# EXERCISE AIM:
Return the records below exactly; pictures stay out.

# PROVIDED MATERIAL:
____________

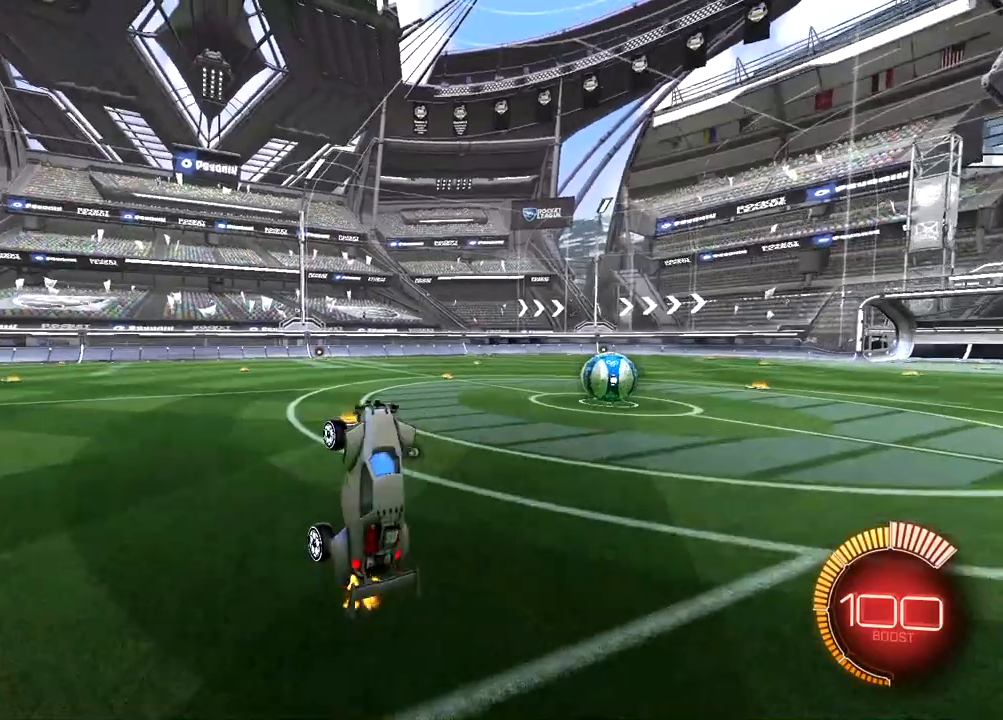
{"buttons": ["TRIANGLE", "R1", "R2"], "left_stick": "up-right", "right_stick": "center", "events": [[150, "TRIANGLE", "up"], [367, "R1", "down"], [467, "TRIANGLE", "down"], [500, "left_stick", "up-right"]]}
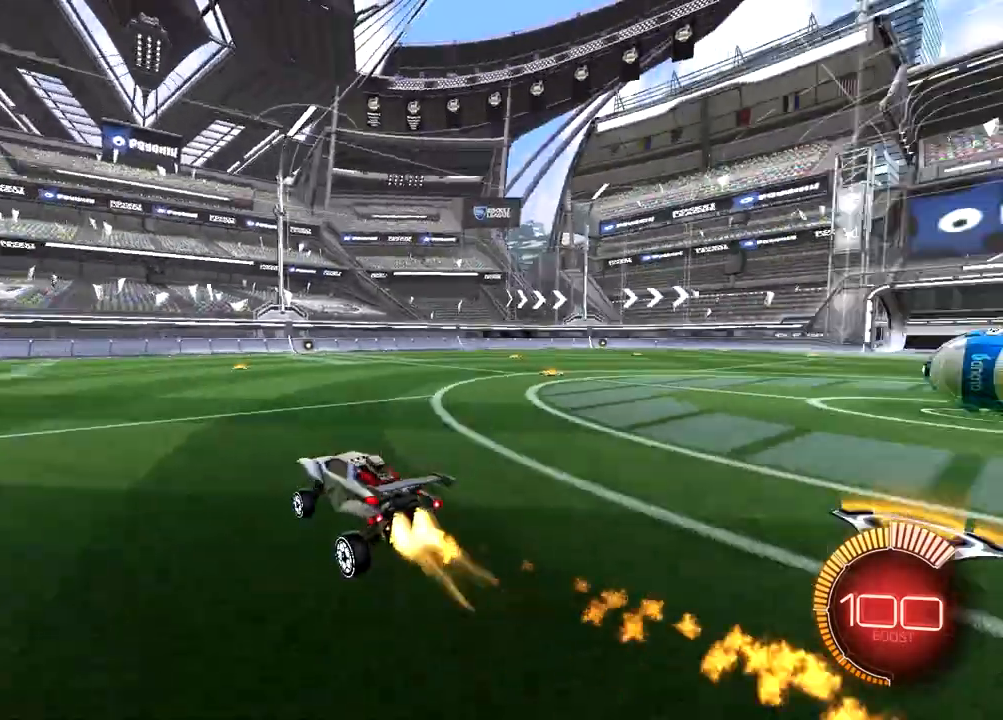
{"buttons": ["R1", "R2"], "left_stick": "up-right", "right_stick": "center", "events": [[100, "L1", "down"], [167, "TRIANGLE", "up"], [233, "TRIANGLE", "down"], [467, "TRIANGLE", "up"], [500, "L1", "up"]]}
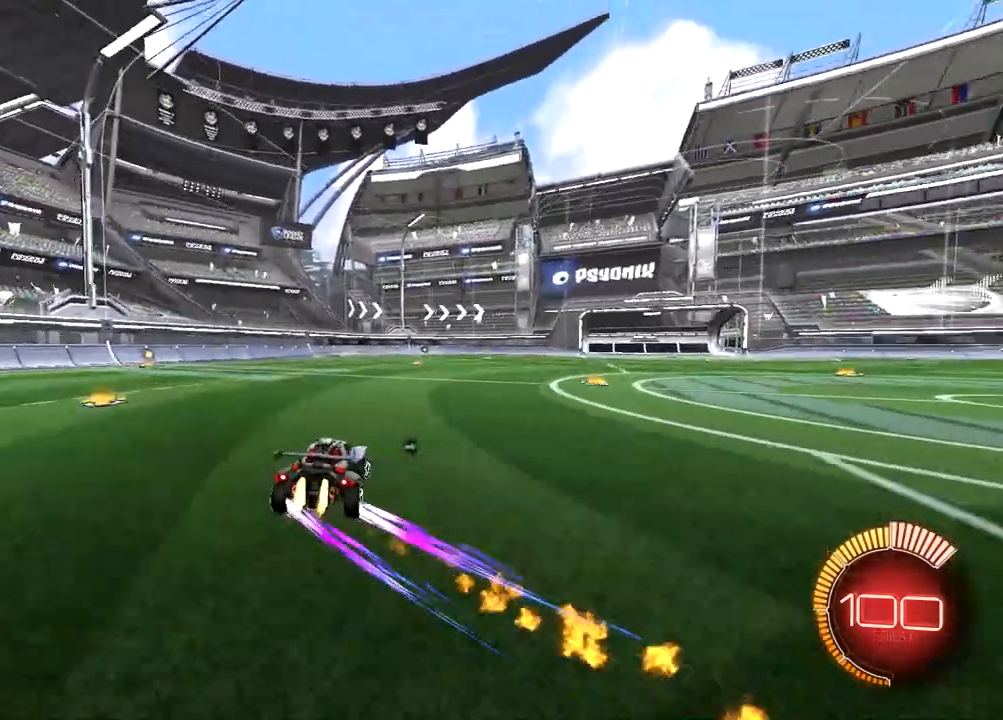
{"buttons": ["L2"], "left_stick": "left", "right_stick": "center", "events": [[67, "R1", "up"], [133, "left_stick", "center"], [200, "left_stick", "left"], [233, "TRIANGLE", "down"], [267, "R1", "down"], [333, "L2", "down"], [333, "left_stick", "right"], [367, "R1", "up"], [367, "TRIANGLE", "up"], [400, "R2", "up"], [500, "left_stick", "left"]]}
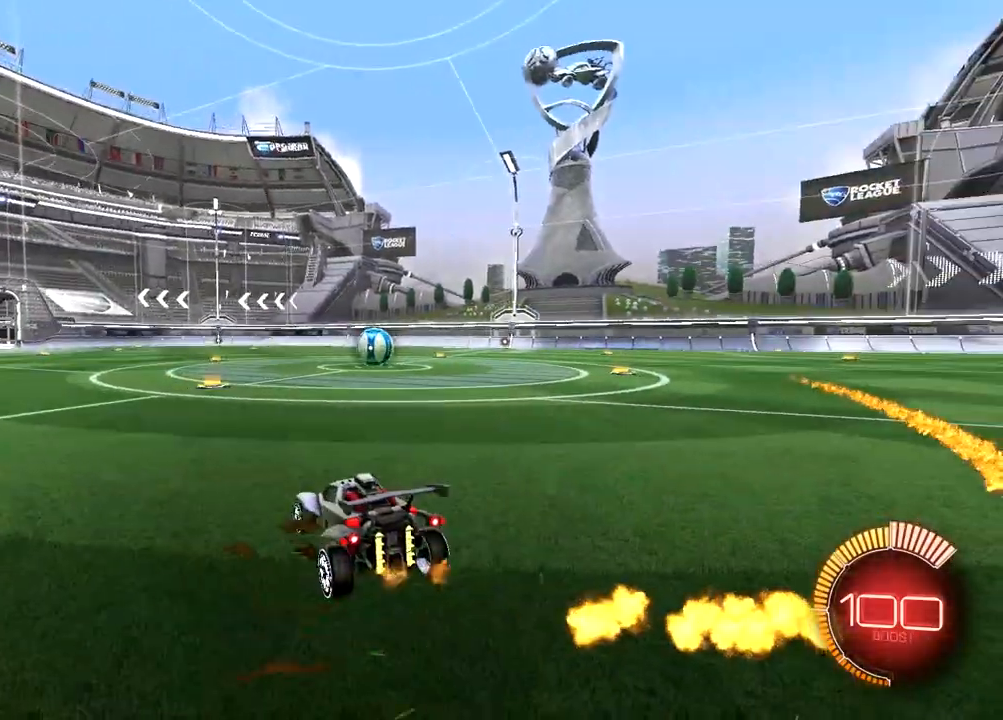
{"buttons": [], "left_stick": "center", "right_stick": "center", "events": [[133, "left_stick", "up-right"], [267, "L2", "up"], [283, "left_stick", "right"], [300, "CROSS", "down"], [400, "CROSS", "up"], [417, "left_stick", "center"]]}
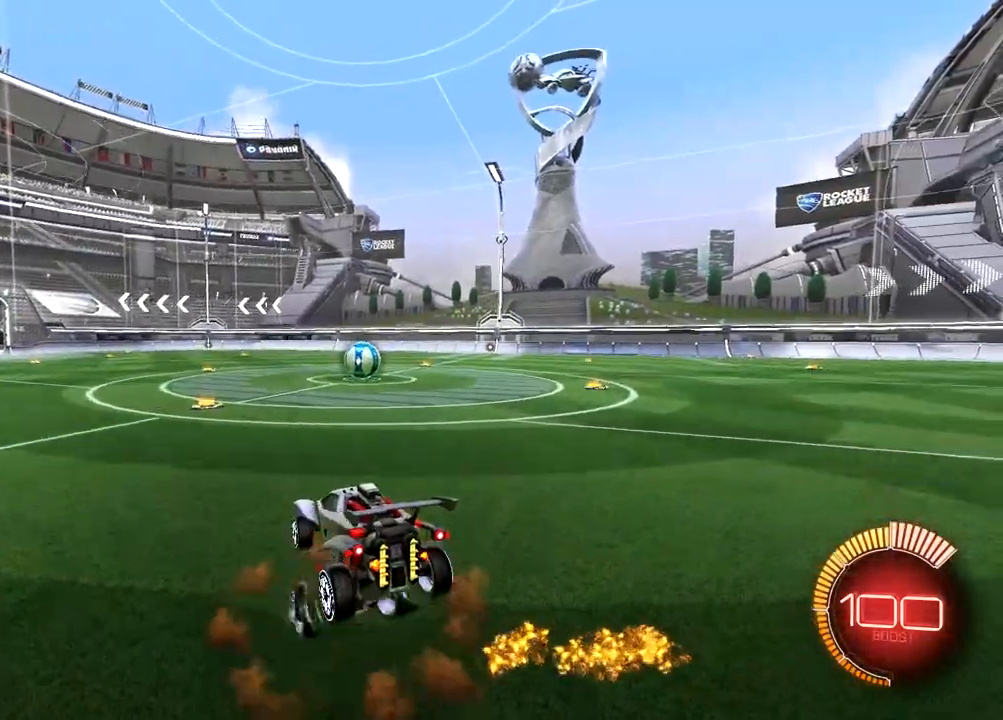
{"buttons": ["CROSS"], "left_stick": "center", "right_stick": "center", "events": [[350, "CIRCLE", "down"], [450, "CIRCLE", "up"], [450, "CROSS", "down"]]}
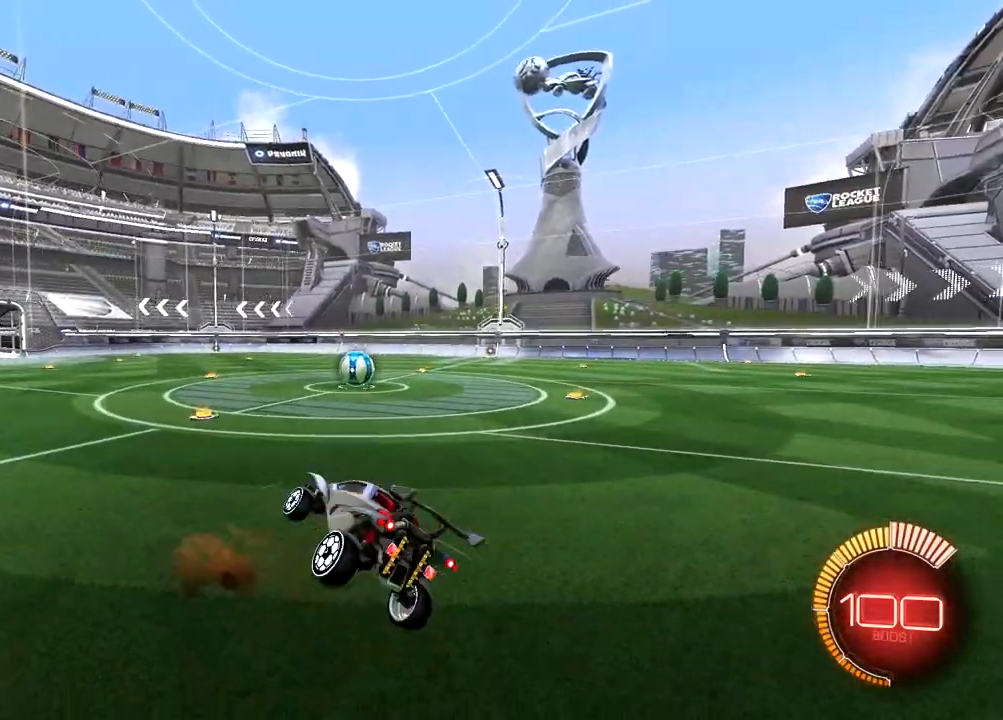
{"buttons": [], "left_stick": "right", "right_stick": "center", "events": [[83, "CROSS", "up"], [483, "left_stick", "right"]]}
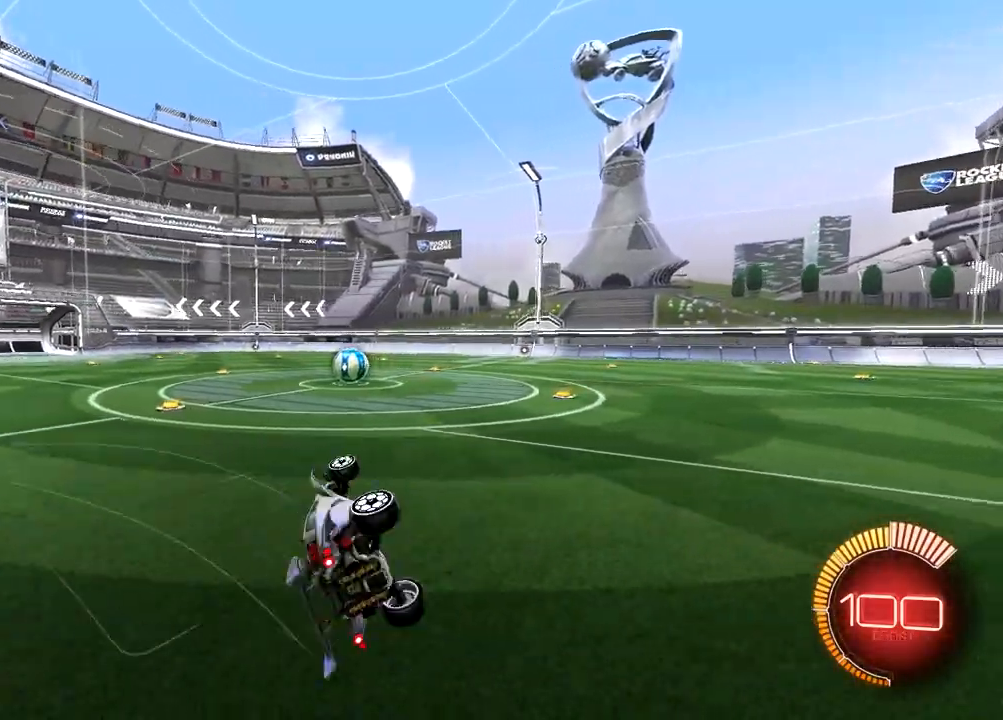
{"buttons": ["R1", "R2"], "left_stick": "up-right", "right_stick": "center", "events": [[33, "R2", "down"], [50, "left_stick", "up-right"], [117, "R1", "down"], [250, "TRIANGLE", "down"], [400, "TRIANGLE", "up"]]}
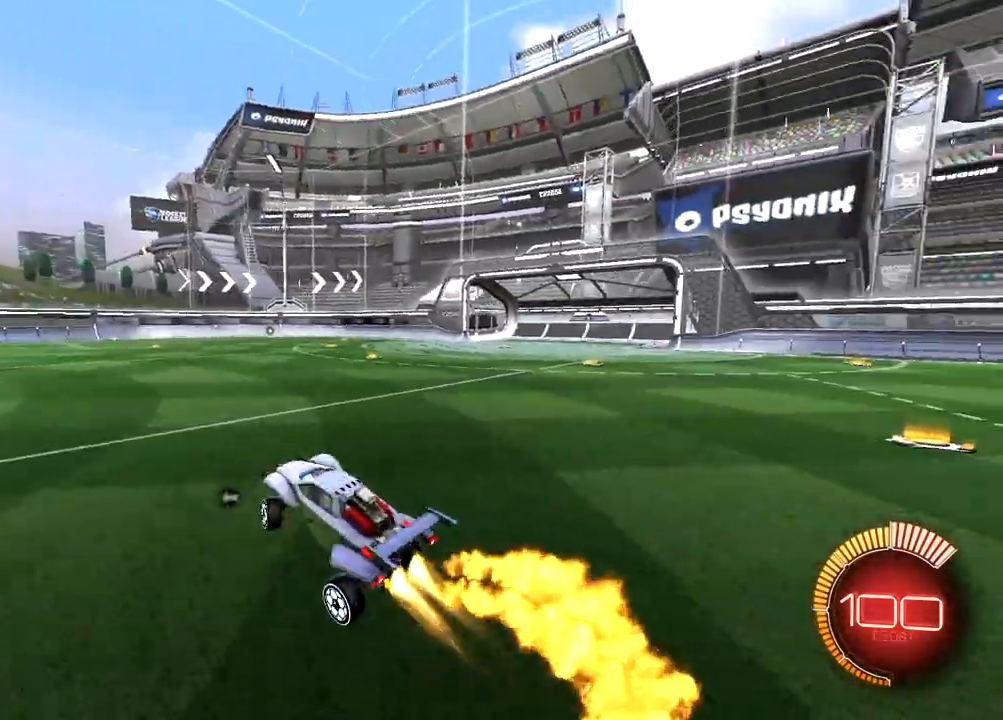
{"buttons": ["L2", "R2"], "left_stick": "center", "right_stick": "center", "events": [[133, "R1", "up"], [133, "left_stick", "up-left"], [250, "R1", "down"], [333, "left_stick", "center"], [367, "R1", "up"], [400, "L2", "down"]]}
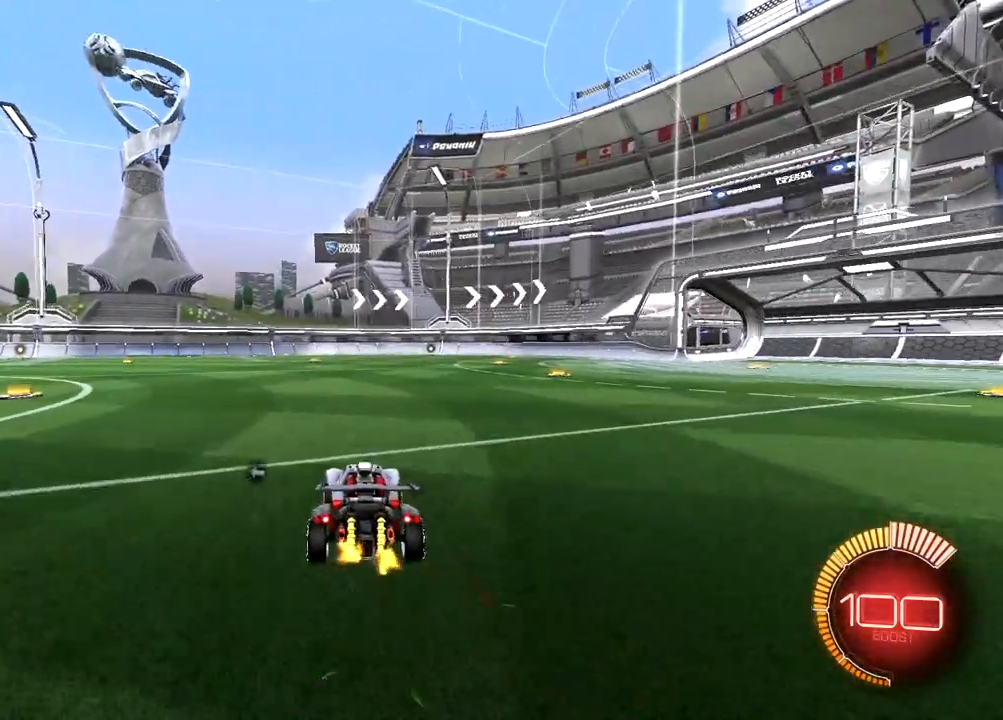
{"buttons": ["R2"], "left_stick": "center", "right_stick": "center", "events": [[33, "L2", "up"], [67, "R1", "down"], [233, "R1", "up"]]}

____________

# ANSWER SPACE:
{"buttons": ["TRIANGLE", "R1", "R2"], "left_stick": "up-right", "right_stick": "center", "events": [[150, "TRIANGLE", "up"], [367, "R1", "down"], [467, "TRIANGLE", "down"], [500, "left_stick", "up-right"]]}
{"buttons": ["R1", "R2"], "left_stick": "up-right", "right_stick": "center", "events": [[100, "L1", "down"], [167, "TRIANGLE", "up"], [233, "TRIANGLE", "down"], [467, "TRIANGLE", "up"], [500, "L1", "up"]]}
{"buttons": ["L2"], "left_stick": "left", "right_stick": "center", "events": [[67, "R1", "up"], [133, "left_stick", "center"], [200, "left_stick", "left"], [233, "TRIANGLE", "down"], [267, "R1", "down"], [333, "L2", "down"], [333, "left_stick", "right"], [367, "R1", "up"], [367, "TRIANGLE", "up"], [400, "R2", "up"], [500, "left_stick", "left"]]}
{"buttons": [], "left_stick": "center", "right_stick": "center", "events": [[133, "left_stick", "up-right"], [267, "L2", "up"], [283, "left_stick", "right"], [300, "CROSS", "down"], [400, "CROSS", "up"], [417, "left_stick", "center"]]}
{"buttons": ["CROSS"], "left_stick": "center", "right_stick": "center", "events": [[350, "CIRCLE", "down"], [450, "CIRCLE", "up"], [450, "CROSS", "down"]]}
{"buttons": [], "left_stick": "right", "right_stick": "center", "events": [[83, "CROSS", "up"], [483, "left_stick", "right"]]}
{"buttons": ["R1", "R2"], "left_stick": "up-right", "right_stick": "center", "events": [[33, "R2", "down"], [50, "left_stick", "up-right"], [117, "R1", "down"], [250, "TRIANGLE", "down"], [400, "TRIANGLE", "up"]]}
{"buttons": ["L2", "R2"], "left_stick": "center", "right_stick": "center", "events": [[133, "R1", "up"], [133, "left_stick", "up-left"], [250, "R1", "down"], [333, "left_stick", "center"], [367, "R1", "up"], [400, "L2", "down"]]}
{"buttons": ["R2"], "left_stick": "center", "right_stick": "center", "events": [[33, "L2", "up"], [67, "R1", "down"], [233, "R1", "up"]]}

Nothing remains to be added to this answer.